Challenge » Reproduce every line of the data below, from first to last, without changing any word, letter, capital or punctuation mark.

━━━━━━━━

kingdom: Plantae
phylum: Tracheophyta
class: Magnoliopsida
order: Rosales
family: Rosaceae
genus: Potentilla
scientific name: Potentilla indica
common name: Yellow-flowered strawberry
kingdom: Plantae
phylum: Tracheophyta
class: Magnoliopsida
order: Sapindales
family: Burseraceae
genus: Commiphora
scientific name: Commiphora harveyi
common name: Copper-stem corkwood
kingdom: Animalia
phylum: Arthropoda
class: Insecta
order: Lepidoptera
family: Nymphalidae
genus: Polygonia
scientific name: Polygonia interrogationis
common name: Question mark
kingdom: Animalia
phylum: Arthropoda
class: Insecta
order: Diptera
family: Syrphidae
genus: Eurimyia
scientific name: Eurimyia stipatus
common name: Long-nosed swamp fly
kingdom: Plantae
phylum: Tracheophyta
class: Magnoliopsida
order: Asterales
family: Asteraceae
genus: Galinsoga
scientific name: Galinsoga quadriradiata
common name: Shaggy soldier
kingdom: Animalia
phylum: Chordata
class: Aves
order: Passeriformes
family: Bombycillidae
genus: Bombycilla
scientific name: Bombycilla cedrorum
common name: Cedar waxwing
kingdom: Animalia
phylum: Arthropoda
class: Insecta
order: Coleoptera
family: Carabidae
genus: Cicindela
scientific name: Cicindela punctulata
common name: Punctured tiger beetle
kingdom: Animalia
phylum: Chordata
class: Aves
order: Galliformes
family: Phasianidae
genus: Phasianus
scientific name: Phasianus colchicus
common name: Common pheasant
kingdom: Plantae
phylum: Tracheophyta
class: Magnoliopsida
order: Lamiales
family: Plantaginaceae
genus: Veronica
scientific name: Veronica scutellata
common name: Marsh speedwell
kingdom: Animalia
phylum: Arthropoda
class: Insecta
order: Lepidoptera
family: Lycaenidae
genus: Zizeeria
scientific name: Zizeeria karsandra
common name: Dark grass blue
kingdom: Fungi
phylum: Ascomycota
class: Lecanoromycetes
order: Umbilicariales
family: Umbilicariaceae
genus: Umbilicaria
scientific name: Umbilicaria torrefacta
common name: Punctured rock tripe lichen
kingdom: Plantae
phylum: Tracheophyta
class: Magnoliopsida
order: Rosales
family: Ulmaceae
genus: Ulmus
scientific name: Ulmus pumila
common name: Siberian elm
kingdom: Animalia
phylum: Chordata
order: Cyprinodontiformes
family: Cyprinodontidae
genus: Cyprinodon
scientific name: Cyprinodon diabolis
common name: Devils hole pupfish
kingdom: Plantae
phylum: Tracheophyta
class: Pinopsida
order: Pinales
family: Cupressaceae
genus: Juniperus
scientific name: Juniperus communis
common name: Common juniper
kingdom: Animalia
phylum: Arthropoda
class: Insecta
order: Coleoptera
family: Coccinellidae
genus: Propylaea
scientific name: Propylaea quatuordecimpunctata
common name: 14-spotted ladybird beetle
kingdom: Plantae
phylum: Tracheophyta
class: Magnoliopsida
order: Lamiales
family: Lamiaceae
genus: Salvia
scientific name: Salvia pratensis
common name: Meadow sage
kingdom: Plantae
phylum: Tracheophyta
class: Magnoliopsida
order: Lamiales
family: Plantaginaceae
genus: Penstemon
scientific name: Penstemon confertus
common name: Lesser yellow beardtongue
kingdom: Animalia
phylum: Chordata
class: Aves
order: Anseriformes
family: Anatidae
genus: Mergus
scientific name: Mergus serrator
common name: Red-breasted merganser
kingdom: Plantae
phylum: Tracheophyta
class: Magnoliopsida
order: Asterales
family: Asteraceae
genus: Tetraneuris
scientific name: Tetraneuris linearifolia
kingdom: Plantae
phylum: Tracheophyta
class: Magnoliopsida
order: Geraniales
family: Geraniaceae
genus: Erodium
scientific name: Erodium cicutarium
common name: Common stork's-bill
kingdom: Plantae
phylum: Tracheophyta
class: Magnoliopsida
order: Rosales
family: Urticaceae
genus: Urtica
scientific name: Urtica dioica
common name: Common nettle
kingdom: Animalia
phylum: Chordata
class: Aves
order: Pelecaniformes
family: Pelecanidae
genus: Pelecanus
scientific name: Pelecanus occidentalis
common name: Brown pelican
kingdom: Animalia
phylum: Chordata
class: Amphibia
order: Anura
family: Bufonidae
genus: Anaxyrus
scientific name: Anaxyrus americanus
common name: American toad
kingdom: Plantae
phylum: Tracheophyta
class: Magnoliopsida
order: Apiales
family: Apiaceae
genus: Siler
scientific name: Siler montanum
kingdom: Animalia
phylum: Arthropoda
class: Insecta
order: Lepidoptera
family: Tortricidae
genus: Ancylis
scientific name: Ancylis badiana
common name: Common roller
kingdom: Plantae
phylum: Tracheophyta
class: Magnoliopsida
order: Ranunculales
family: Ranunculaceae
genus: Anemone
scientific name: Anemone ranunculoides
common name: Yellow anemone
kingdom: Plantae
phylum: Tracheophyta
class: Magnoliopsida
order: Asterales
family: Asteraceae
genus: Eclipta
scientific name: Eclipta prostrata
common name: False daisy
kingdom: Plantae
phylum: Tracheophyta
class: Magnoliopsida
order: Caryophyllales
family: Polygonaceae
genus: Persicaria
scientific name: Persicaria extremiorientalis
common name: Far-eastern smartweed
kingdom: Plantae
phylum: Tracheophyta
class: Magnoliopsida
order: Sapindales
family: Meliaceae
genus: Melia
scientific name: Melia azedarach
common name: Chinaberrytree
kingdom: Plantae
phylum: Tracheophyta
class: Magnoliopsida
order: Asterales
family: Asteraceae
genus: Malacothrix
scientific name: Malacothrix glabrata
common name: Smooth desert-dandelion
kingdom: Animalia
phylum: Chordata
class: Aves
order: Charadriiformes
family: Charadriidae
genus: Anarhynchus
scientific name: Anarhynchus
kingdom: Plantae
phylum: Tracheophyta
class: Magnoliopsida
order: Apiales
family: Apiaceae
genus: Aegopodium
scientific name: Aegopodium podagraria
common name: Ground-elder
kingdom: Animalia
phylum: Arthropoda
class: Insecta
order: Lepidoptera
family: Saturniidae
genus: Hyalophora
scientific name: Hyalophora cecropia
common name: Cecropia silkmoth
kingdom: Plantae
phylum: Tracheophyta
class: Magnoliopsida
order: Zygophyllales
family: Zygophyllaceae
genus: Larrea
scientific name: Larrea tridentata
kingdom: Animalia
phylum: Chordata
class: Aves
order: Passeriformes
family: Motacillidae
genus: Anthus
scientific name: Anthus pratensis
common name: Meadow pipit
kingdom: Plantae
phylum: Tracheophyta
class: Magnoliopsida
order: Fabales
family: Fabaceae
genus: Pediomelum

━━━━━━━━

Result »
kingdom: Plantae
phylum: Tracheophyta
class: Magnoliopsida
order: Rosales
family: Rosaceae
genus: Potentilla
scientific name: Potentilla indica
common name: Yellow-flowered strawberry
kingdom: Plantae
phylum: Tracheophyta
class: Magnoliopsida
order: Sapindales
family: Burseraceae
genus: Commiphora
scientific name: Commiphora harveyi
common name: Copper-stem corkwood
kingdom: Animalia
phylum: Arthropoda
class: Insecta
order: Lepidoptera
family: Nymphalidae
genus: Polygonia
scientific name: Polygonia interrogationis
common name: Question mark
kingdom: Animalia
phylum: Arthropoda
class: Insecta
order: Diptera
family: Syrphidae
genus: Eurimyia
scientific name: Eurimyia stipatus
common name: Long-nosed swamp fly
kingdom: Plantae
phylum: Tracheophyta
class: Magnoliopsida
order: Asterales
family: Asteraceae
genus: Galinsoga
scientific name: Galinsoga quadriradiata
common name: Shaggy soldier
kingdom: Animalia
phylum: Chordata
class: Aves
order: Passeriformes
family: Bombycillidae
genus: Bombycilla
scientific name: Bombycilla cedrorum
common name: Cedar waxwing
kingdom: Animalia
phylum: Arthropoda
class: Insecta
order: Coleoptera
family: Carabidae
genus: Cicindela
scientific name: Cicindela punctulata
common name: Punctured tiger beetle
kingdom: Animalia
phylum: Chordata
class: Aves
order: Galliformes
family: Phasianidae
genus: Phasianus
scientific name: Phasianus colchicus
common name: Common pheasant
kingdom: Plantae
phylum: Tracheophyta
class: Magnoliopsida
order: Lamiales
family: Plantaginaceae
genus: Veronica
scientific name: Veronica scutellata
common name: Marsh speedwell
kingdom: Animalia
phylum: Arthropoda
class: Insecta
order: Lepidoptera
family: Lycaenidae
genus: Zizeeria
scientific name: Zizeeria karsandra
common name: Dark grass blue
kingdom: Fungi
phylum: Ascomycota
class: Lecanoromycetes
order: Umbilicariales
family: Umbilicariaceae
genus: Umbilicaria
scientific name: Umbilicaria torrefacta
common name: Punctured rock tripe lichen
kingdom: Plantae
phylum: Tracheophyta
class: Magnoliopsida
order: Rosales
family: Ulmaceae
genus: Ulmus
scientific name: Ulmus pumila
common name: Siberian elm
kingdom: Animalia
phylum: Chordata
order: Cyprinodontiformes
family: Cyprinodontidae
genus: Cyprinodon
scientific name: Cyprinodon diabolis
common name: Devils hole pupfish
kingdom: Plantae
phylum: Tracheophyta
class: Pinopsida
order: Pinales
family: Cupressaceae
genus: Juniperus
scientific name: Juniperus communis
common name: Common juniper
kingdom: Animalia
phylum: Arthropoda
class: Insecta
order: Coleoptera
family: Coccinellidae
genus: Propylaea
scientific name: Propylaea quatuordecimpunctata
common name: 14-spotted ladybird beetle
kingdom: Plantae
phylum: Tracheophyta
class: Magnoliopsida
order: Lamiales
family: Lamiaceae
genus: Salvia
scientific name: Salvia pratensis
common name: Meadow sage
kingdom: Plantae
phylum: Tracheophyta
class: Magnoliopsida
order: Lamiales
family: Plantaginaceae
genus: Penstemon
scientific name: Penstemon confertus
common name: Lesser yellow beardtongue
kingdom: Animalia
phylum: Chordata
class: Aves
order: Anseriformes
family: Anatidae
genus: Mergus
scientific name: Mergus serrator
common name: Red-breasted merganser
kingdom: Plantae
phylum: Tracheophyta
class: Magnoliopsida
order: Asterales
family: Asteraceae
genus: Tetraneuris
scientific name: Tetraneuris linearifolia
kingdom: Plantae
phylum: Tracheophyta
class: Magnoliopsida
order: Geraniales
family: Geraniaceae
genus: Erodium
scientific name: Erodium cicutarium
common name: Common stork's-bill
kingdom: Plantae
phylum: Tracheophyta
class: Magnoliopsida
order: Rosales
family: Urticaceae
genus: Urtica
scientific name: Urtica dioica
common name: Common nettle
kingdom: Animalia
phylum: Chordata
class: Aves
order: Pelecaniformes
family: Pelecanidae
genus: Pelecanus
scientific name: Pelecanus occidentalis
common name: Brown pelican
kingdom: Animalia
phylum: Chordata
class: Amphibia
order: Anura
family: Bufonidae
genus: Anaxyrus
scientific name: Anaxyrus americanus
common name: American toad
kingdom: Plantae
phylum: Tracheophyta
class: Magnoliopsida
order: Apiales
family: Apiaceae
genus: Siler
scientific name: Siler montanum
kingdom: Animalia
phylum: Arthropoda
class: Insecta
order: Lepidoptera
family: Tortricidae
genus: Ancylis
scientific name: Ancylis badiana
common name: Common roller
kingdom: Plantae
phylum: Tracheophyta
class: Magnoliopsida
order: Ranunculales
family: Ranunculaceae
genus: Anemone
scientific name: Anemone ranunculoides
common name: Yellow anemone
kingdom: Plantae
phylum: Tracheophyta
class: Magnoliopsida
order: Asterales
family: Asteraceae
genus: Eclipta
scientific name: Eclipta prostrata
common name: False daisy
kingdom: Plantae
phylum: Tracheophyta
class: Magnoliopsida
order: Caryophyllales
family: Polygonaceae
genus: Persicaria
scientific name: Persicaria extremiorientalis
common name: Far-eastern smartweed
kingdom: Plantae
phylum: Tracheophyta
class: Magnoliopsida
order: Sapindales
family: Meliaceae
genus: Melia
scientific name: Melia azedarach
common name: Chinaberrytree
kingdom: Plantae
phylum: Tracheophyta
class: Magnoliopsida
order: Asterales
family: Asteraceae
genus: Malacothrix
scientific name: Malacothrix glabrata
common name: Smooth desert-dandelion
kingdom: Animalia
phylum: Chordata
class: Aves
order: Charadriiformes
family: Charadriidae
genus: Anarhynchus
scientific name: Anarhynchus
kingdom: Plantae
phylum: Tracheophyta
class: Magnoliopsida
order: Apiales
family: Apiaceae
genus: Aegopodium
scientific name: Aegopodium podagraria
common name: Ground-elder
kingdom: Animalia
phylum: Arthropoda
class: Insecta
order: Lepidoptera
family: Saturniidae
genus: Hyalophora
scientific name: Hyalophora cecropia
common name: Cecropia silkmoth
kingdom: Plantae
phylum: Tracheophyta
class: Magnoliopsida
order: Zygophyllales
family: Zygophyllaceae
genus: Larrea
scientific name: Larrea tridentata
kingdom: Animalia
phylum: Chordata
class: Aves
order: Passeriformes
family: Motacillidae
genus: Anthus
scientific name: Anthus pratensis
common name: Meadow pipit
kingdom: Plantae
phylum: Tracheophyta
class: Magnoliopsida
order: Fabales
family: Fabaceae
genus: Pediomelum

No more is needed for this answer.